Exercise goal:
How many separate lines of the data contain "frame"? Give the count and nothing else.

#### Dataset excerpts

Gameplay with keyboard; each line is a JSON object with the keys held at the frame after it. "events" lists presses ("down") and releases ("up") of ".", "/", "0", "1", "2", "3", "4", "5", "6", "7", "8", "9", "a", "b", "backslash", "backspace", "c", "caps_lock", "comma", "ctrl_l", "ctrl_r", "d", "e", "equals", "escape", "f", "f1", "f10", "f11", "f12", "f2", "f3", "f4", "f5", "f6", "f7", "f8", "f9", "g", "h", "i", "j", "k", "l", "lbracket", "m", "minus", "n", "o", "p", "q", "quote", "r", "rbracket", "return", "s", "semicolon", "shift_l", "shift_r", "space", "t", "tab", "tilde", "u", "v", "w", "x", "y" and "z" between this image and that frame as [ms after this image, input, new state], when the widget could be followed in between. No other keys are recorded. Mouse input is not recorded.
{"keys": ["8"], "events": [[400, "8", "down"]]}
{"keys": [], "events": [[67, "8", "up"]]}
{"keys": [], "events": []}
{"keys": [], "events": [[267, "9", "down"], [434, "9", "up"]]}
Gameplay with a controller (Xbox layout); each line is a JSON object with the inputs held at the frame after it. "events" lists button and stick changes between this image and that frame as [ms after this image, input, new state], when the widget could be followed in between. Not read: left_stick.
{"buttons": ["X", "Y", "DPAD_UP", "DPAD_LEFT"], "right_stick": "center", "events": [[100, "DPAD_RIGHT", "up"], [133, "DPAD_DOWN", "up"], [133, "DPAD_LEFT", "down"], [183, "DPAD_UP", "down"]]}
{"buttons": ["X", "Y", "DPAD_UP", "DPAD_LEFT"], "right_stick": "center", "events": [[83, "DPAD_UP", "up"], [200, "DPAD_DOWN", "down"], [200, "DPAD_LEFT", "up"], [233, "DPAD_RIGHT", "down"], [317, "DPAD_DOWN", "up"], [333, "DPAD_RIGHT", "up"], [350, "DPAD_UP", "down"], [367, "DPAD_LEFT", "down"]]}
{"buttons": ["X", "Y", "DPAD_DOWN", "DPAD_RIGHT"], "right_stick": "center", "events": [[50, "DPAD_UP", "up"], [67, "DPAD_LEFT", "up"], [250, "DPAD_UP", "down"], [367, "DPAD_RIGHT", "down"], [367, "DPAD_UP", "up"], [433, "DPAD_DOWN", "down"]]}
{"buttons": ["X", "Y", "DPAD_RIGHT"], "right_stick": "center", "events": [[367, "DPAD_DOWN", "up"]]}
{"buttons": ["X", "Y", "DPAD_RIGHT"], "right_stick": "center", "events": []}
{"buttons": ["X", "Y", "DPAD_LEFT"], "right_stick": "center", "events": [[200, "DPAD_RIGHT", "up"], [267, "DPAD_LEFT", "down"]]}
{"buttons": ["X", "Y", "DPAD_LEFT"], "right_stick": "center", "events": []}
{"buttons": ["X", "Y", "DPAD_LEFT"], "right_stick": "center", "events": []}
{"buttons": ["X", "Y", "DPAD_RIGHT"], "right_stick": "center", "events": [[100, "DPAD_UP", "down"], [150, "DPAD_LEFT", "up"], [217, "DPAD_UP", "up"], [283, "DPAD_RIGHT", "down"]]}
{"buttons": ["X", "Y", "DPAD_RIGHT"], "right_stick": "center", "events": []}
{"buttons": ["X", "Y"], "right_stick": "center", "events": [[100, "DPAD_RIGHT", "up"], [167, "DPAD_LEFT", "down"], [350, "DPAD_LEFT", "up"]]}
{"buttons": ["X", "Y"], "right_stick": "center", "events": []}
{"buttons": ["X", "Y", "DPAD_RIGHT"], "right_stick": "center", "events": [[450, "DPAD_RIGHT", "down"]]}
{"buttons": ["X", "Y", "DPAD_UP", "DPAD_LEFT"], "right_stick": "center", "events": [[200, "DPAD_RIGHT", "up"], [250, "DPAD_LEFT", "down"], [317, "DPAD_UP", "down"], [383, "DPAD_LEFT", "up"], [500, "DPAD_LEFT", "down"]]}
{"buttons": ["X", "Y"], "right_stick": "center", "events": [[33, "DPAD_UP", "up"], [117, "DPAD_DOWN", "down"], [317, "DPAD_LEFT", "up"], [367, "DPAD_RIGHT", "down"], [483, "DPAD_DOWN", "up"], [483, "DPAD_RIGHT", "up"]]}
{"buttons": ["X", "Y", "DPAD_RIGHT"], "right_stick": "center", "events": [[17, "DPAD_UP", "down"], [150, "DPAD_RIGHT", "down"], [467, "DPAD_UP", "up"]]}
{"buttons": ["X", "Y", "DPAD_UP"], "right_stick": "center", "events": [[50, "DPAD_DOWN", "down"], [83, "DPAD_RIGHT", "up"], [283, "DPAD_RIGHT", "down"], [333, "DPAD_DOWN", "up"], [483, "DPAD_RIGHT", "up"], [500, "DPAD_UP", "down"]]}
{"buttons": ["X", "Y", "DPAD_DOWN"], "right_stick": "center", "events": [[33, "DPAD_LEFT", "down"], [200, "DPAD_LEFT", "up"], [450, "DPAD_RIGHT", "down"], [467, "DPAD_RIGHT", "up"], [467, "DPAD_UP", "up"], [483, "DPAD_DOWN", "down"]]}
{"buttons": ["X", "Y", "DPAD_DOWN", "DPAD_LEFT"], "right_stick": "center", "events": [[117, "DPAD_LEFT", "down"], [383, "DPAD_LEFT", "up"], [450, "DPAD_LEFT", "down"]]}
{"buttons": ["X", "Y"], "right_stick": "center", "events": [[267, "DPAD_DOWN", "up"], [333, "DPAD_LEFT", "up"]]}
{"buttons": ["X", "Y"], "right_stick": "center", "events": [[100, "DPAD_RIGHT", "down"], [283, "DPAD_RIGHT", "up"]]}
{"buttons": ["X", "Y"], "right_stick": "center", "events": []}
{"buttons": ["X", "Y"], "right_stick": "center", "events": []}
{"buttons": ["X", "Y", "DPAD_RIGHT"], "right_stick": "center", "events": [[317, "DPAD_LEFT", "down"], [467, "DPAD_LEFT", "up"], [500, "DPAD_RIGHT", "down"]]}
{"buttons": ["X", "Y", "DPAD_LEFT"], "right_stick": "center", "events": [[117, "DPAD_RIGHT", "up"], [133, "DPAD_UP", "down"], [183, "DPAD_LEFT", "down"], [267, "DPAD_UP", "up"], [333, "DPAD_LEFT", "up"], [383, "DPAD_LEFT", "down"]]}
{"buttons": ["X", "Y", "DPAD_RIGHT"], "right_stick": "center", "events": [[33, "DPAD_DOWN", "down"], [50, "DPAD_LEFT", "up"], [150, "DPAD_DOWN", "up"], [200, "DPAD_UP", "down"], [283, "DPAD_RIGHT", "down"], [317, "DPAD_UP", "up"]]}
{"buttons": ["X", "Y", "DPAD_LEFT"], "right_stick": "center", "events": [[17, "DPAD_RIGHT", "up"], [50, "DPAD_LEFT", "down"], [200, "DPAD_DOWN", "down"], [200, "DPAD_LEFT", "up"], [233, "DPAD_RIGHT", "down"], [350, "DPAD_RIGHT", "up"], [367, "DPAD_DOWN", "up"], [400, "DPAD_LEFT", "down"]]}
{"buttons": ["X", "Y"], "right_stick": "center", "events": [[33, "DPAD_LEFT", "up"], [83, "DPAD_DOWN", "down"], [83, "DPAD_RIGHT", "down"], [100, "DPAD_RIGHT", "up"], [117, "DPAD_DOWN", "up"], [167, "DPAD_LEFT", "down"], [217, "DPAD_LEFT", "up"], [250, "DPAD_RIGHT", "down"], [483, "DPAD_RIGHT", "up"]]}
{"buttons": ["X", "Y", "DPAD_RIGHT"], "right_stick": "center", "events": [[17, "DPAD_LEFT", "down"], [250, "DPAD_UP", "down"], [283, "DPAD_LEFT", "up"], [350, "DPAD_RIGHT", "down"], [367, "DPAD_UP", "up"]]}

########

Output of the exercise:
2